[Excerpt to read Boundary: Start]
The scale problem in hedge fund data workflows

A fund running a 50-position portfolio is not only interested in filings from those 50 companies. It needs data from their counterparties, competitors, and relevant sector peers. The real document universe around a 50-position portfolio extends to several hundred entities — each producing a continuous stream of filings and disclosure documents.

Processing this volume manually requires dedicated analyst headcount that cannot be justified for data extraction alone. Each 10-K runs to hundreds of pages. A DDQ from a counterparty fund manager contains 50 to 100 discrete data fields. A quarterly research document batch might include dozens of reports across the portfolio. The coverage gap between what arrives and what gets manually extracted is structural — not a resourcing decision that can be solved by hiring.

What agent-based filing processing does

ZetaRun's agent-based document processing system operates across four stages. A doc-ingester agent accepts SEC filings, 10-K and 10-Q disclosures, DDQs, and research documents as they arrive, in any format. A filing-parser agent extracts the specific data fields required by the fund's workflows: revenue, EBITDA, and debt metrics from financial statements; risk factor language changes across filing periods; fund strategy descriptions and fee structures from DDQs; key figures from research documents. A schema-validator cross-checks every extracted field against finance-native schemas built for regulatory filing structures, flagging anomalies and inconsistencies before data reaches models. A data-structurer outputs clean, validated data ready for quantitative analysis tools and risk databases.

The output is not a summary. Not a link to the original document. It is structured fields — the specific data points the fund's systems need — extracted and validated automatically.

DDQ processing at counterparty scale

Counterparty DDQs are among the most data-intensive documents in hedge fund operations. A single DDQ from a fund manager may contain 50 to 100 specific fields covering investment strategy, risk management, operational setup, and compliance. Processing a batch of 20 DDQs from counterparties involves thousands of individual data points — all requiring extraction, validation, and entry into structured systems.

Agent-based DDQ processing extracts all required fields automatically, validates them against standard DDQ schemas, and flags missing or inconsistent responses. The structured output goes directly into counterparty management systems without manual re-entry. A process that previously took analysts several days per DDQ batch completes in minutes.
[Excerpt to read Boundary: End]
[Supplied entries Boundary: Start]
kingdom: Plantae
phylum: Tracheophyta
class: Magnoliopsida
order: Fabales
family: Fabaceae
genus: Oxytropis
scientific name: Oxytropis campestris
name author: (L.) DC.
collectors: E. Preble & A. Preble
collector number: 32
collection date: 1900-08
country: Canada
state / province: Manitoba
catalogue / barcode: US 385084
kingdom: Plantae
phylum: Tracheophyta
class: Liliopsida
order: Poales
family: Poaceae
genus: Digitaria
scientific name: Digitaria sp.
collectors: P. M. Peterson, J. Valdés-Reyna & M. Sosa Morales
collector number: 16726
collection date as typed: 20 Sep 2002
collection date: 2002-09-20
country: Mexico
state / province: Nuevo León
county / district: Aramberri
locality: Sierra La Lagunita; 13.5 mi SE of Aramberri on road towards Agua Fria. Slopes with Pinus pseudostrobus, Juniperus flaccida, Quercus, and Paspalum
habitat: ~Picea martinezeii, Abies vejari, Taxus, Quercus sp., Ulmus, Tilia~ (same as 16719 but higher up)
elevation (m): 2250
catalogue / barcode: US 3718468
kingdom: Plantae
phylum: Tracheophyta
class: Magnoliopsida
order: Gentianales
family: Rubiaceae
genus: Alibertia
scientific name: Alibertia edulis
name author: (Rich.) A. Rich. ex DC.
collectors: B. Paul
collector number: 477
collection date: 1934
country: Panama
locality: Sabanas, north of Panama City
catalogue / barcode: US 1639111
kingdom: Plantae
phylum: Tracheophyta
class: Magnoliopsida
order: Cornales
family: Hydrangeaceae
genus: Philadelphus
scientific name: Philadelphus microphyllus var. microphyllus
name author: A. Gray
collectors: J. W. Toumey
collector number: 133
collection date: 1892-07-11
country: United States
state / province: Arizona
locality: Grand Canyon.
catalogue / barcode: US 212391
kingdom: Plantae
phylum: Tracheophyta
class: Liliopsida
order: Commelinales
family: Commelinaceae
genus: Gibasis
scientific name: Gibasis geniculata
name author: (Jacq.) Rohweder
[Supplied entries Boundary: End]
Instructions:
1. In the excerpt on hedge fund data workflows, which agent cross-checks every extracted field against finance-native schemas?
2. Continue the excerpt on hedge fund data workflows after its last sentence.

Responses:
1. The schema-validator agent.

2.
Handling filing volume at portfolio scale

SEC filings — 10-Ks, 10-Qs, 8-Ks, and proxy statements — contain structured financial data that changes every reporting period. Tracking these changes across a portfolio of holdings and related entities manually means reading every filing, finding the relevant sections, extracting the figures, and entering them into models. Across a full portfolio, this is weeks of analyst time per reporting cycle.

Agent-based filing extraction processes every filing automatically as it arrives. Data is extracted, validated, and delivered to downstream systems the same day. Quantitative models run against current data on the morning a filing is published rather than after a processing backlog clears. Changes in filing language — new risk factor additions, revisions to management outlook sections — are captured structurally rather than depending on an analyst having read the document.

What changes in practice

When document data is extracted automatically, the time between document arrival and structured data in downstream systems compresses from days to minutes. Analyst time shifts from data extraction to the analysis that actually requires their expertise. Coverage expands because automated extraction is not constrained by analyst capacity. Data quality improves because schema validation catches extraction errors that manual entry misses.

The data infrastructure that quantitative and fundamental workflows depend on becomes current, consistent, and complete — rather than a function of how many documents the team had capacity to process this week. ZetaRun's agentic data platform is built for exactly this — processing SEC filings, 10-Ks, 10-Qs, counterparty DDQs, and fund documents automatically for hedge fund teams.